WHAT TO PRODUCE:
Find the lines in these entries that include the word "June" and state how many there are, with no other words.
--- INPUT FOR THIS TASK Enclosed Below ---
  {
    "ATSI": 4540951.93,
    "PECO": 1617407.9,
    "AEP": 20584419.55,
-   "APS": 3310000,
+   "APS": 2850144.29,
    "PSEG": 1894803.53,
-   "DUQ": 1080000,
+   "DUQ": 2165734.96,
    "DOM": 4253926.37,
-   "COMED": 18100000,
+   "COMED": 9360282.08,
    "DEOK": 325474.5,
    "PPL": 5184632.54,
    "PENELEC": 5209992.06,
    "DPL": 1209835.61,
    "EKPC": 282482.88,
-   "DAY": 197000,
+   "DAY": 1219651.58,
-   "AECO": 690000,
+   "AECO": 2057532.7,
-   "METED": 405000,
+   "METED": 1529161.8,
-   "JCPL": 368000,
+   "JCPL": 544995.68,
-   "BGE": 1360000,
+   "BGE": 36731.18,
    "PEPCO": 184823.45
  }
--- End of Enclosed INPUT FOR THIS TASK ---
--- INPUT FOR THIS TASK Enclosed Below ---
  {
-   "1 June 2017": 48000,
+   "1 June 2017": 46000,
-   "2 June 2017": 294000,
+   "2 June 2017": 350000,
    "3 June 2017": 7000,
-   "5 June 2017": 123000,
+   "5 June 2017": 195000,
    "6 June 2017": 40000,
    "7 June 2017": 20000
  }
--- End of Enclosed INPUT FOR THIS TASK ---
TASK ANSWER:
9